The research presented in this book is based on over 15 combined years’ experience with LSD-25 and peyote, 206 drug sessions and interviews with 214 people who were either volunteers, psychotherapy patients, or who had taken the drug independently of the clinical model. The book then proceeds to examine the varieties of psychedelic experience within the contexts of various testimonies. For example, in the section dealing with ‘Experiencing the Body and Body Image’, one individual said: “The return to a human consciousness was by gradations but fairly rapid, bringing with it a kind of regret. I hadn’t been, if one may put it that way, very happy as a tiger; and yet, in some way I won’t try to define, I felt that the tiger represented some valid and essential aspect of what or who I am” (Masters 2000, 77). Other types of experience include experiencing other persons, the world of the nonhuman, psyche and symbols and religious and mystical experiences.
Overwhelmingly, the observations made by Masters and Houston can easily be found in earlier scientific papers and indeed, broadly speaking, Huxley’s cartographical analogy for the mind—with its areas of personal consciousness, collective unconscious and the “antipodes”—still held true for the grounding of these researchers (only with less emphasis on the transpersonal.) There was good reason for this because it was the mystical element that was as the heart of the popular psychedelic movement, and which had contributed to the tighter regulations on clinical research. A glut of books over the early years of the 1960s attempted to justify the psychiatric approaches—Constance A Newland’s My Self and I (1962) for example—but they had failed to stave off the Establishment turn on researchers. Yet, these experiences could not be totally ignored by the authors as they remained an important variety of experience.
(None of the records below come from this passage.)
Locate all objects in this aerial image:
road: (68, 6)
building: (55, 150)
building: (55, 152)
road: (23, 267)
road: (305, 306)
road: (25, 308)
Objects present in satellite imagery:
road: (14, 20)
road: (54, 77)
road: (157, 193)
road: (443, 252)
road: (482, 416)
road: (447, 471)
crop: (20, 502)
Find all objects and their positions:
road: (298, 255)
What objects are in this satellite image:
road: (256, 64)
“Out of our total of 206 subjects we believe that six have had this (introvertive mystical) experience. It is of interest to observe that those few subjects who attain to this level of mystical apprehension have in the course of their lives either actively sought the mystical experience in meditation and other spiritual disciplines or have for many years demonstrated a considerable interest in integral levels of consciousness” (Masters 2000, 307).
The republication of The Varieties of Psychedelic Experience in 2000 came at a very important time. Since then, the psychedelic renaissance has taken place and research has started sprouting up all over the world. The extent to which this scientific research will be important for our new generation remains to be seen, however, as practices and approaches have had to go back to basics to begin with (if only to appease touchy government agencies.) My instinct is that it will be returned to in due course when a thoroughly rejuvenated groundwork has been mapped. However, it remains an important cultural artefact that illuminates the objectives of the era brilliantly whilst also offering the general reader a great insight into the psychedelic experience.